Landmark coordinate records
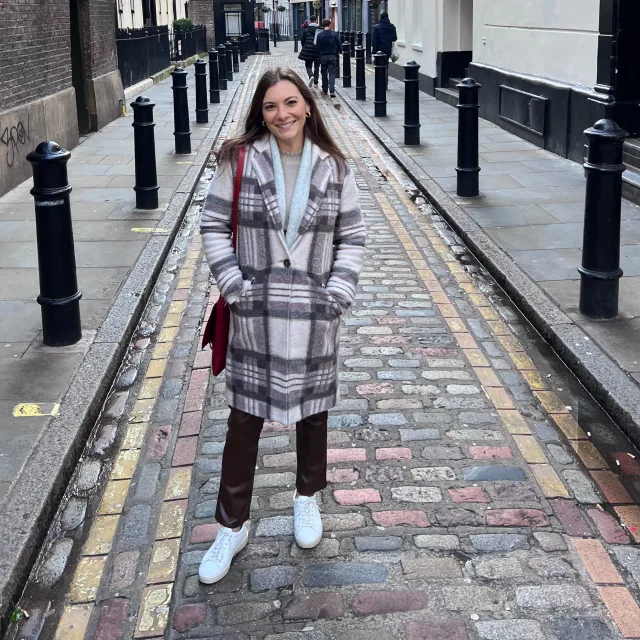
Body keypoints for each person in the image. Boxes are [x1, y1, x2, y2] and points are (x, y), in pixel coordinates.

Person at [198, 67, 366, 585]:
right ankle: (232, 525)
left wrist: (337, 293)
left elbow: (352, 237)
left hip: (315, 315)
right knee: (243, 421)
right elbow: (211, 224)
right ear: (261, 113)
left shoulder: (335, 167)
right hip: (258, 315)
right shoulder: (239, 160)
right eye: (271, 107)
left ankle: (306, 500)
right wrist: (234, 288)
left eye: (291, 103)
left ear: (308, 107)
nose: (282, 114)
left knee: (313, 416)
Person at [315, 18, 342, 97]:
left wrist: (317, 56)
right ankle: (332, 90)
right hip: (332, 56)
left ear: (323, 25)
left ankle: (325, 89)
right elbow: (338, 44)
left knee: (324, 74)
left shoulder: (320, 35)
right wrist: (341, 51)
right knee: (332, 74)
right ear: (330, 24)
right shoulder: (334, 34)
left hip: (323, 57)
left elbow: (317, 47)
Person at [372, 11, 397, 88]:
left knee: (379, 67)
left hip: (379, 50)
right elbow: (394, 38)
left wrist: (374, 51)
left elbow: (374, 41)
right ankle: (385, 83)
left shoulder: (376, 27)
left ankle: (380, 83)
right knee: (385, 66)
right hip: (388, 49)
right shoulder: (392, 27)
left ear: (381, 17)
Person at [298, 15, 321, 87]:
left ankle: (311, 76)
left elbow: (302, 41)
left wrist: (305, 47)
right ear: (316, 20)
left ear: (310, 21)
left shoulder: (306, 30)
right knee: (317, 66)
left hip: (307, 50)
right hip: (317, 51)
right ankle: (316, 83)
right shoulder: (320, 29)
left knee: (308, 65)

--

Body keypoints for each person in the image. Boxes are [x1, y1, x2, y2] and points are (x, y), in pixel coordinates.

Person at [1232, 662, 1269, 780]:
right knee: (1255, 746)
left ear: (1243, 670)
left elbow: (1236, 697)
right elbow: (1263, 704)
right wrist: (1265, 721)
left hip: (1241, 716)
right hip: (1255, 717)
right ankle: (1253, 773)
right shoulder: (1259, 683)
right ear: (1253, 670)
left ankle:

---

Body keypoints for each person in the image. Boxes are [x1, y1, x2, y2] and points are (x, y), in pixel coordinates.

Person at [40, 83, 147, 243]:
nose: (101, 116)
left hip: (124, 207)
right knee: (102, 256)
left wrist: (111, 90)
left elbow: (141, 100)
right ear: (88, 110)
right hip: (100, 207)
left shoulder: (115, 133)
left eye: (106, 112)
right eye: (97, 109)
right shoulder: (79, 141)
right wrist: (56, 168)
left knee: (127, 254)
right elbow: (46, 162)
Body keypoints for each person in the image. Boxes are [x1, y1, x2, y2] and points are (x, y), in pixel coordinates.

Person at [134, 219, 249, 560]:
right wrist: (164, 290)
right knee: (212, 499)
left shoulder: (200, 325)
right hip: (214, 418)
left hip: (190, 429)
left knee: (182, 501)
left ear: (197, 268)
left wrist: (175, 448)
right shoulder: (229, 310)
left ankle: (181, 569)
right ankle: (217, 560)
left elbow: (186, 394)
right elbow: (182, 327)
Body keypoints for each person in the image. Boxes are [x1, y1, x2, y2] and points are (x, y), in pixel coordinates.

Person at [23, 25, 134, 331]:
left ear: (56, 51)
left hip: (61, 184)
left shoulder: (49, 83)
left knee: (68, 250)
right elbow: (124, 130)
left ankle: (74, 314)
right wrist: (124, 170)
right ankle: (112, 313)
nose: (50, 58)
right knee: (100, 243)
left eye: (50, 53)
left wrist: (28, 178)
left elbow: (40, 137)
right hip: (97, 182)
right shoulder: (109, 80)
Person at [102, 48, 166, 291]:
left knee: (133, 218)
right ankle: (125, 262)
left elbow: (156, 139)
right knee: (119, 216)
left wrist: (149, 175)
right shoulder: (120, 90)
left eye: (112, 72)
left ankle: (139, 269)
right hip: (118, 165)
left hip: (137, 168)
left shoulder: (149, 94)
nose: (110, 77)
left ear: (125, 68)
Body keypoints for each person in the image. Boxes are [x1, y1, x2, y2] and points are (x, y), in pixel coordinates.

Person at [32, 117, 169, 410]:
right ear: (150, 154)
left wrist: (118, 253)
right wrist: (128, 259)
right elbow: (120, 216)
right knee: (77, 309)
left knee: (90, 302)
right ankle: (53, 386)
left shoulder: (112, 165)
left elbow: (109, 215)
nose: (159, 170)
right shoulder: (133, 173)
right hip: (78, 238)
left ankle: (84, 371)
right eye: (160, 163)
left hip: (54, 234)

*TASK STATEMENT:* Write out exactly the lines that fall from the line with "right knee: (100, 243)" to the line with "left hip: (54, 234)" in the records above, keeping both ends.

*THE ANSWER:*
right knee: (100, 243)
left eye: (50, 53)
left wrist: (28, 178)
left elbow: (40, 137)
right hip: (97, 182)
right shoulder: (109, 80)
Person at [102, 48, 166, 291]:
left knee: (133, 218)
right ankle: (125, 262)
left elbow: (156, 139)
right knee: (119, 216)
left wrist: (149, 175)
right shoulder: (120, 90)
left eye: (112, 72)
left ankle: (139, 269)
right hip: (118, 165)
left hip: (137, 168)
left shoulder: (149, 94)
nose: (110, 77)
left ear: (125, 68)
Body keypoints for each person in the image. Boxes are [x1, y1, x2, y2] and points are (x, y), in pixel coordinates.

Person at [32, 117, 169, 410]:
right ear: (150, 154)
left wrist: (118, 253)
right wrist: (128, 259)
right elbow: (120, 216)
right knee: (77, 309)
left knee: (90, 302)
right ankle: (53, 386)
left shoulder: (112, 165)
left elbow: (109, 215)
nose: (159, 170)
right shoulder: (133, 173)
right hip: (78, 238)
left ankle: (84, 371)
right eye: (160, 163)
left hip: (54, 234)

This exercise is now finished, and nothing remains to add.